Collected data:
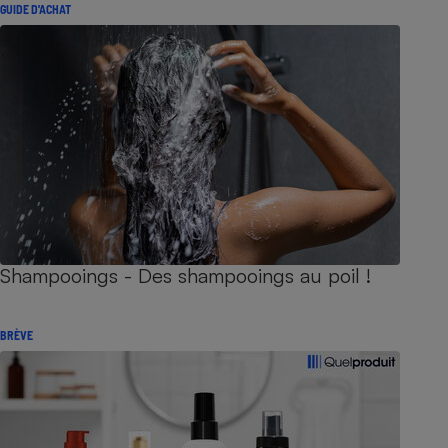
GUIDE D'ACHAT
Shampooings - Des shampooings au poil !
BRÈVE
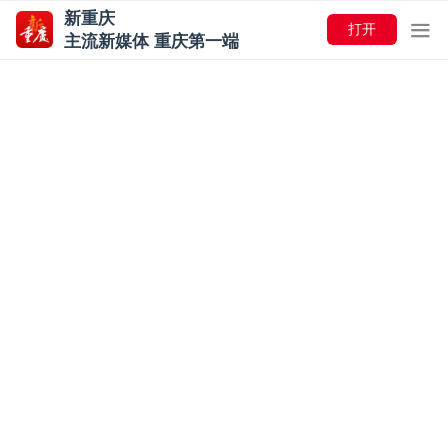
新重庆
打开
主流新媒体 重庆第一端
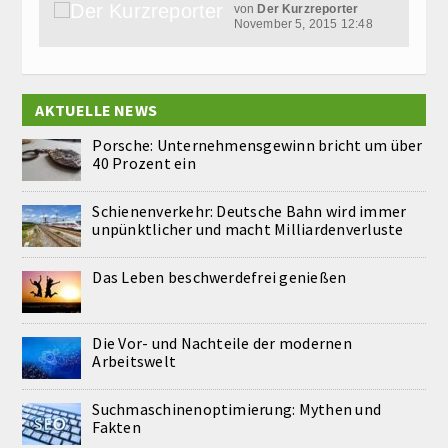
von
Der Kurzreporter
November 5, 2015 12:48
AKTUELLE NEWS
Porsche: Unternehmensgewinn bricht um über
40 Prozent ein
Schienenverkehr: Deutsche Bahn wird immer
unpünktlicher und macht Milliardenverluste
Das Leben beschwerdefrei genießen
Die Vor- und Nachteile der modernen
Arbeitswelt
Suchmaschinenoptimierung: Mythen und
Fakten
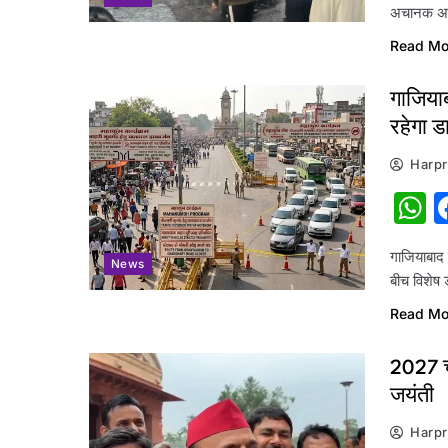
अचानक अन
Read Mo
गाजिया
रहेगा ड
Harpr
W
गाजियाबाद 
News
बीच विशेष 
Read Mo
2027 चु
जयंती
Harpr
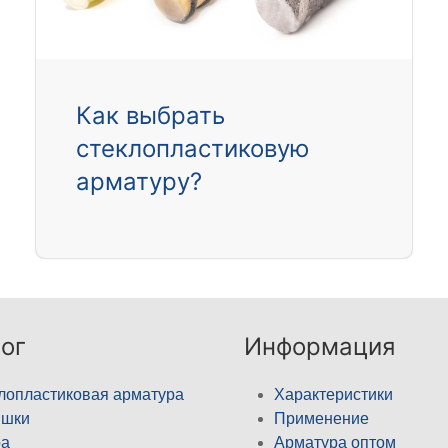
Как выбрать
стеклопластиковую
арматуру?
ог
Информация
лопластиковая арматура
Характеристики
ышки
Применение
а
Арматура оптом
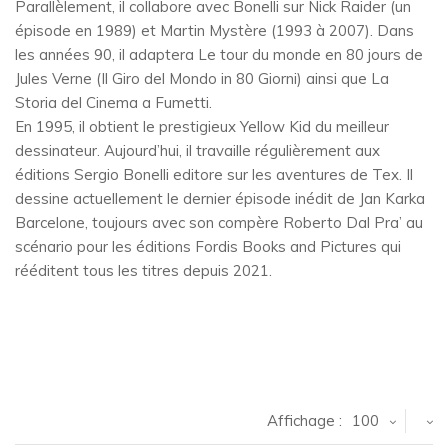
Parallèlement, il collabore avec Bonelli sur Nick Raider (un
épisode en 1989) et Martin Mystère (1993 à 2007). Dans
les années 90, il adaptera Le tour du monde en 80 jours de
Jules Verne (Il Giro del Mondo in 80 Giorni) ainsi que La
Storia del Cinema a Fumetti.
En 1995, il obtient le prestigieux Yellow Kid du meilleur
dessinateur. Aujourd’hui, il travaille régulièrement aux
éditions Sergio Bonelli editore sur les aventures de Tex. Il
dessine actuellement le dernier épisode inédit de Jan Karka
Barcelone, toujours avec son compère Roberto Dal Pra’ au
scénario pour les éditions Fordis Books and Pictures qui
rééditent tous les titres depuis 2021.
Affichage :
100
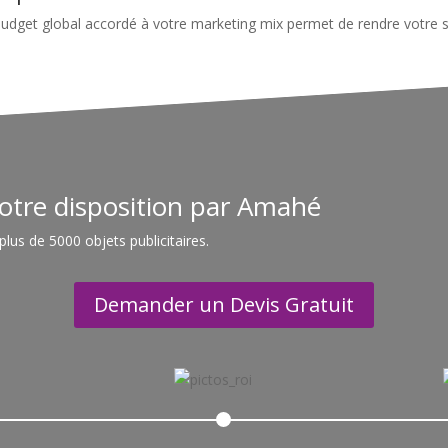
budget global accordé à votre marketing mix permet de rendre votre st
otre disposition par Amahé
plus de 5000 objets publicitaires.
Demander un Devis Gratuit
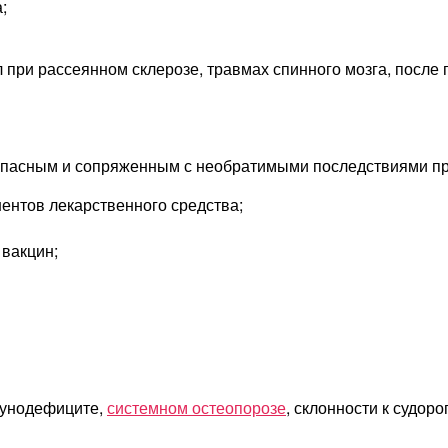
;
при рассеянном склерозе, травмах спинного мозга, после
опасным и сопряженным с необратимыми последствиями пр
ентов лекарственного средства;
вакцин;
мунодефиците,
системном остеопорозе
, склонности к судоро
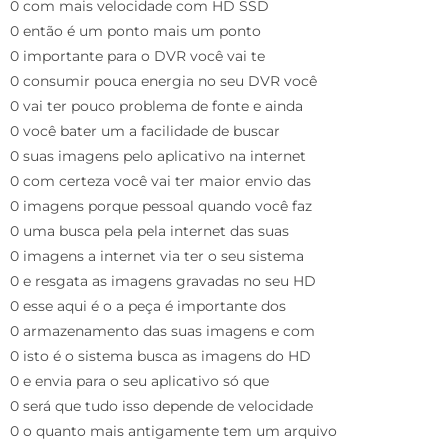
0 com mais velocidade com HD SSD
0 então é um ponto mais um ponto
0 importante para o DVR você vai te
0 consumir pouca energia no seu DVR você
0 vai ter pouco problema de fonte e ainda
0 você bater um a facilidade de buscar
0 suas imagens pelo aplicativo na internet
0 com certeza você vai ter maior envio das
0 imagens porque pessoal quando você faz
0 uma busca pela pela internet das suas
0 imagens a internet via ter o seu sistema
0 e resgata as imagens gravadas no seu HD
0 esse aqui é o a peça é importante dos
0 armazenamento das suas imagens e com
0 isto é o sistema busca as imagens do HD
0 e envia para o seu aplicativo só que
0 será que tudo isso depende de velocidade
0 o quanto mais antigamente tem um arquivo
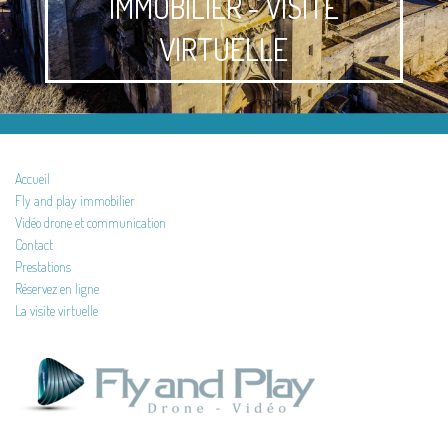
IMMOBILIER - VISITE
VIRTUELLE
Accueil
Fly and play immobilier
Vidéo drone et communication
Contact
Prestations
Réservez en ligne
La visite virtuelle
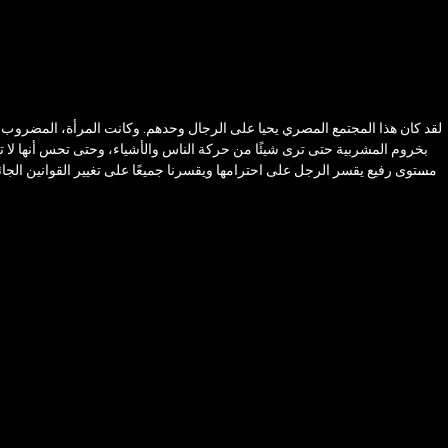
بخروم المشربية حتى ترى شيئًا من حركة الناس والأشياء، وحتى تحس أنها لا تزال ح
مستوى رفيع يقسر الرجل على احترامها ويقسرنا جميعًا على تغيير القوانين الجائرة
متعلقة بقضايا المرأة، حيث يتفق هذا التيار فيما بينه على أن هدفه النهائي 
خاص بقضايا عدم المساواة السياسية والاجتماعية والاقتصادية بين النساء و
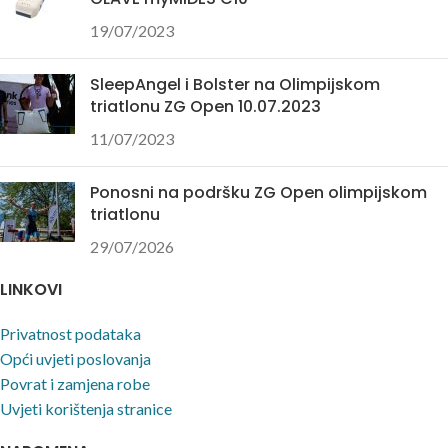
19/07/2023
SleepAngel i Bolster na Olimpijskom
triatlonu ZG Open 10.07.2023
11/07/2023
Ponosni na podršku ZG Open olimpijskom
triatlonu
29/07/2026
LINKOVI
Privatnost podataka
Opći uvjeti poslovanja
Povrat i zamjena robe
Uvjeti korištenja stranice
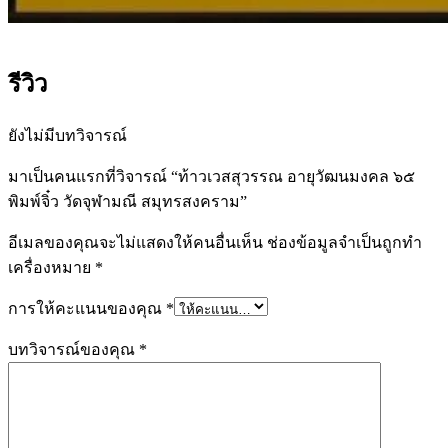
รีวิว
ยังไม่มีบทวิจารณ์
มาเป็นคนแรกที่วิจารณ์ “ท้าวเวสสุวรรณ อายุวัฒนมงคล ๖๕
พิมพ์จิ๋ว วัดจุฬามณี สมุทรสงคราม”
อีเมลของคุณจะไม่แสดงให้คนอื่นเห็น
ช่องข้อมูลจำเป็นถูกทำ
เครื่องหมาย
*
การให้คะแนนของคุณ
*
บทวิจารณ์ของคุณ
*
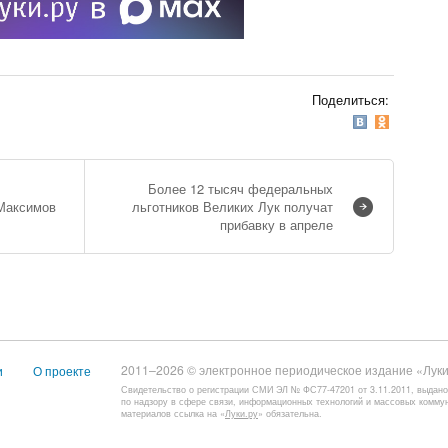
Поделиться:
Более 12 тысяч федеральных
 Максимов
льготников Великих Лук получат
прибавку в апреле
2011–2026 © электронное периодическое издание «Луки
и
О проекте
Свидетельство о регистрации СМИ ЭЛ № ФС77-47201 от 3.11.2011, выдан
по надзору в сфере связи, информационных технологий и массовых комму
материалов ссылка на «
Луки.ру
» обязательна.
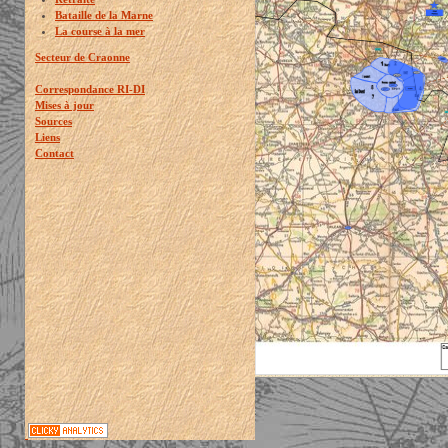
Bataille de la Marne
La course à la mer
Secteur de Craonne
Correspondance RI-DI
Mises à jour
Sources
Liens
Contact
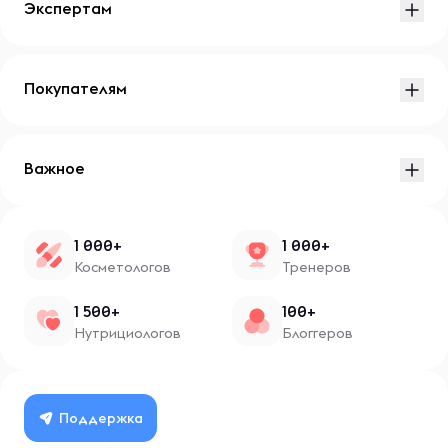
Экспертам
Покупателям
Важное
1 000+
1 000+
Косметологов
Тренеров
1 500+
100+
Нутрициологов
Блоггеров
Поддержка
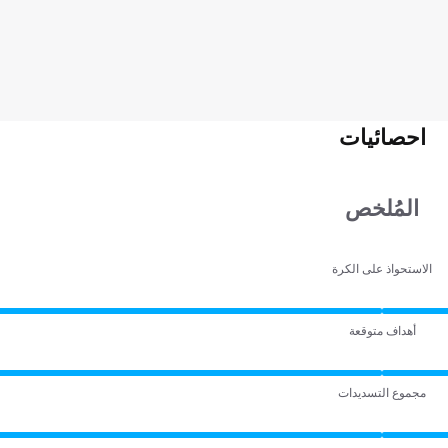
احصائيات
المُلخص
الاستحواذ على الكرة
أهداف متوقعة
مجموع التسديدات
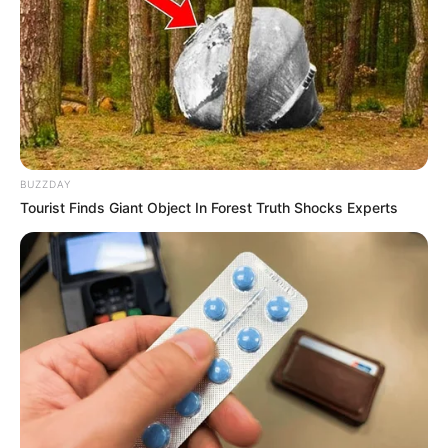
BUZZDAY
Tourist Finds Giant Object In Forest Truth Shocks Experts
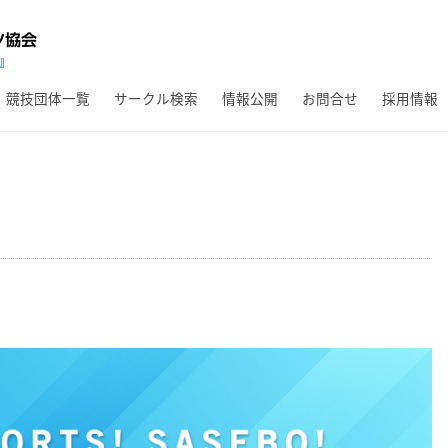
競技団体一覧
サークル検索
情報公開
お問合せ
採用情報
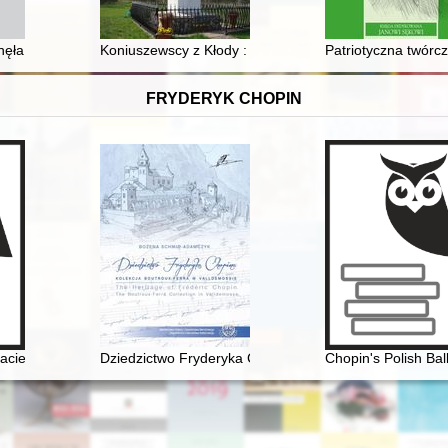
ła się spod kontroli, czyli rewolucja na granicie i festiwal Czerwona
Koniuszewscy z Kłody : z martyrologium podlaskich un
Patriotyczna twórc
FRYDERYK CHOPIN
acielu Ludu" (1836)
Dziedzictwo Fryderyka Chopina. Kolekcja Boutroux-Fe
Chopin's Polish Bal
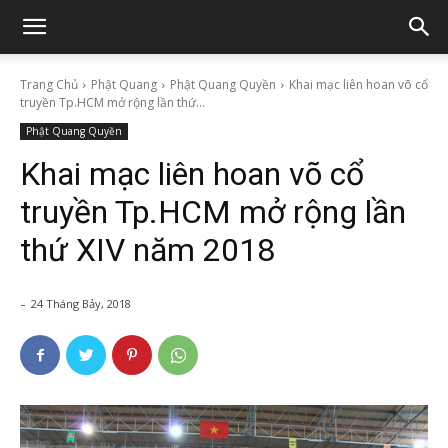
Trang Chủ
Phật Quang
Phật Quang Quyền
Khai mạc liên hoan võ cổ
truyền Tp.HCM mở rộng lần thứ...
Phật Quang Quyền
Khai mạc liên hoan võ cổ
truyền Tp.HCM mở rộng lần
thứ XIV năm 2018
-
24 Tháng Bảy, 2018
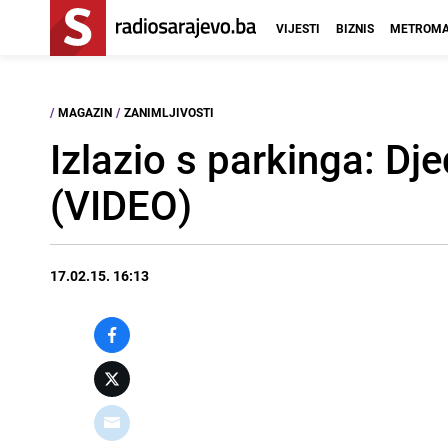
VIJESTI
BIZNIS
METROMA
/
MAGAZIN
/
ZANIMLJIVOSTI
Izlazio s parkinga: Dj
(VIDEO)
17.02.15. 16:13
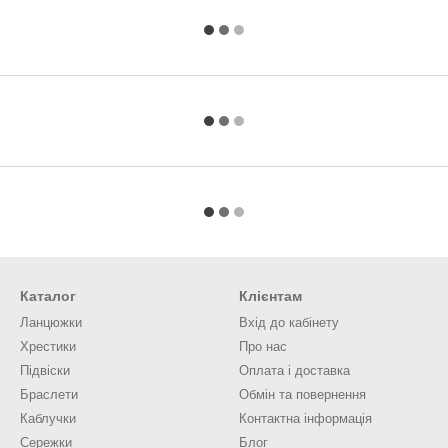
Каталог
Клієнтам
Ланцюжки
Вхід до кабінету
Хрестики
Про нас
Підвіски
Оплата і доставка
Браслети
Обмін та повернення
Каблучки
Контактна інформація
Сережки
Блог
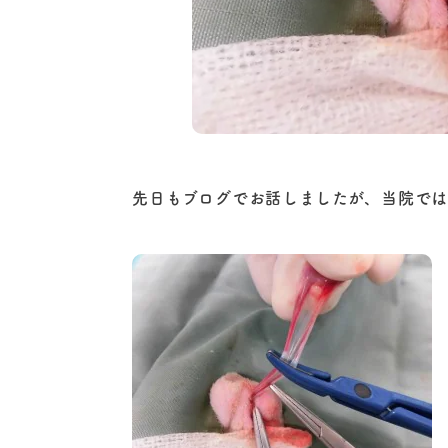
先日もブログでお話しましたが、当院では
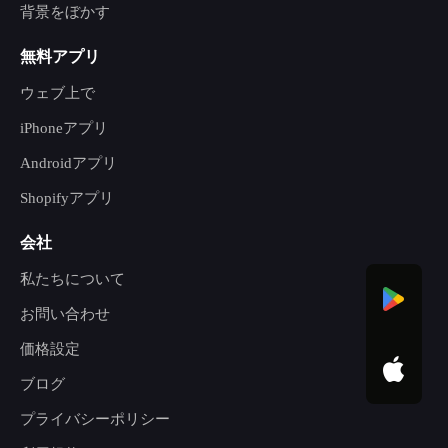
背景をぼかす
無料アプリ
ウェブ上で
iPhoneアプリ
Androidアプリ
Shopifyアプリ
会社
私たちについて
お問い合わせ
価格設定
ブログ
プライバシーポリシー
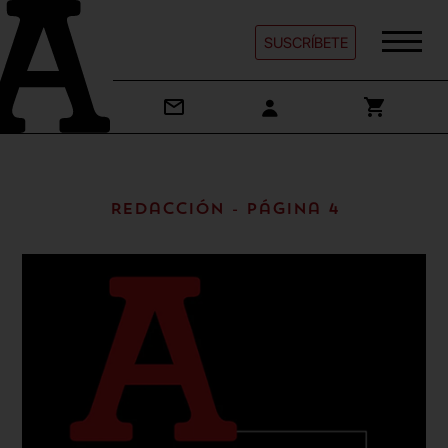
SUSCRÍBETE
Redacción - Página 4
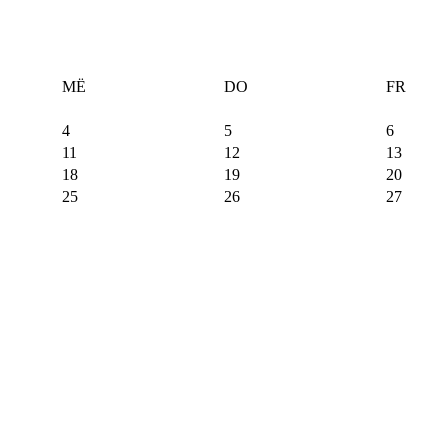
MË
DO
FR
4
5
6
11
12
13
18
19
20
25
26
27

Problem description =>
Write out the lines starting with the line that contains "Parallèlement, il collabore" and going on through the line that contains "склонности к судоро". Leave the pictures out of your answer.

Answer for this exercise =>
Parallèlement, il collabore avec Bonelli sur Nick Raider (un
épisode en 1989) et Martin Mystère (1993 à 2007). Dans
les années 90, il adaptera Le tour du monde en 80 jours de
Jules Verne (Il Giro del Mondo in 80 Giorni) ainsi que La
Storia del Cinema a Fumetti.
En 1995, il obtient le prestigieux Yellow Kid du meilleur
dessinateur. Aujourd’hui, il travaille régulièrement aux
éditions Sergio Bonelli editore sur les aventures de Tex. Il
dessine actuellement le dernier épisode inédit de Jan Karka
Barcelone, toujours avec son compère Roberto Dal Pra’ au
scénario pour les éditions Fordis Books and Pictures qui
rééditent tous les titres depuis 2021.
Affichage :
100
budget global accordé à votre marketing mix permet de rendre votre st
otre disposition par Amahé
plus de 5000 objets publicitaires.
Demander un Devis Gratuit
;
при рассеянном склерозе, травмах спинного мозга, после
опасным и сопряженным с необратимыми последствиями пр
ентов лекарственного средства;
вакцин;
мунодефиците,
системном остеопорозе
, склонности к судоро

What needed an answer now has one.